Personal information
- Date of birth: 11 December 1981 (age 44)
- Place of birth: Glossop, England
- Position: Right midfielder; central midfielder;

Youth career
- 1995–1999: Stockport County

Senior career*
- Years: Team / Apps / (Gls)
- 1999–2003: Stockport County / 58 / (2)
- 2003–2005: Norwich City / 5 / (0)
- 2004: → Crewe Alexandra (loan) / 3 / (0)
- 2005–2008: Stockport County / 90 / (8)
- 2008: Shrewsbury Town / 2 / (1)
- 2008: → Mansfield Town / 13 / (0)
- 2008–2010: Stalybridge Celtic / 38 / (0)
- 2010–2011: Kidderminster Harriers / 43 / (6)
- 2011–2012: Fleetwood Town / 16 / (1)
- 2012–2013: Kidderminster Harriers / 33 / (1)
- 2013: Halifax Town / 2 / (0)
- 2013: Barrow / 2 / (0)
- 2013–2015: Stalybridge Celtic / 11 / (0)

Managerial career
- 2013–2015: Stalybridge Celtic (player-manager)
- 2015: New Mills
- 2015–2016: Sheffield United (academy)
- 2016–2017: Southport (assistant manager)

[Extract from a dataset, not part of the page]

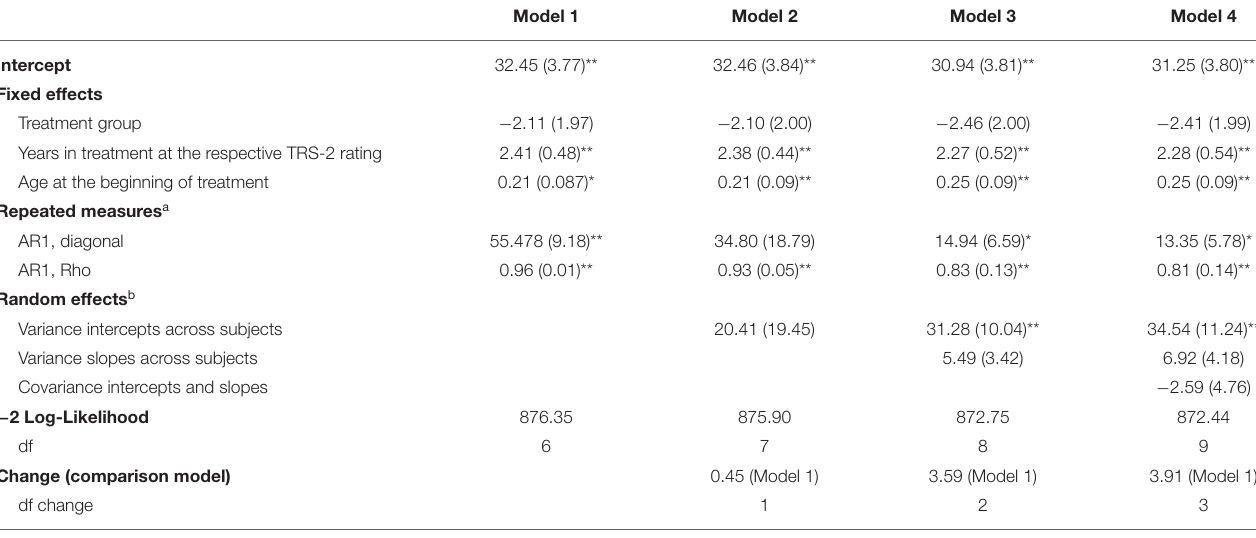
TABLE 5 | Estimates of multilevel linear analysis of the TRS-2 total scores based on treatment group, years in treatment and age at the beginning of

= Keith Briggs (footballer) =

English footballer and coach

Keith Briggs (born 11 December 1981) is an English football coach and former professional player.

==Career==
Born in Glossop, Derbyshire, Briggs began his career as a trainee Stockport County in August 1999 and made his debut in a League Cup 1st round tie against Oldham in the same month. He made 68 league and cup appearances for Stockport before joining Norwich City in January 2003 for £65,000, where he was unable to establish a regular place in the first team and spent a loan spell at Crewe Alexandra. He made three league appearances during Norwich's 2003–04 season after which they were promoted to the Premier League as First Division champions. Briggs was released by Norwich in September 2004 and returned to Stockport in January 2005. After making a further 98 appearances for Stockport County, his contract was not renewed and he joined Shrewsbury Town on non-contract terms in January 2008. He scored on his debut against Hereford United but was released by manager Gary Peters after playing just two games and joined Mansfield Town on loan in February 2008. He left Mansfield at the end of the 2007–08 season, and played for Stalybridge Celtic during the 2008–09 season. In 2011, he signed a two-year deal with Fleetwood Town for a fee believed to be in the region of £8,000. Upon his release he re-signed with Kidderminster Harriers in 2012. At the end of the 2012–13 season, Briggs signed a contract with Halifax Town. He went out on loan to Barrow before being appointed manager of Stalybridge Celtic on 18 October 2013. On 15 March, Briggs resigned as the manager of Stalybridge Celtic. He later managed New Mills A.F.C. in the Northern Premier League Division One North. After spells in various roles coaching at Derby County's academy, Briggs took up the role of under-21 player development coach, working alongside under-21 lead coach Jake Buxton. In June 2025, Briggs became lead coach Derby County's B team.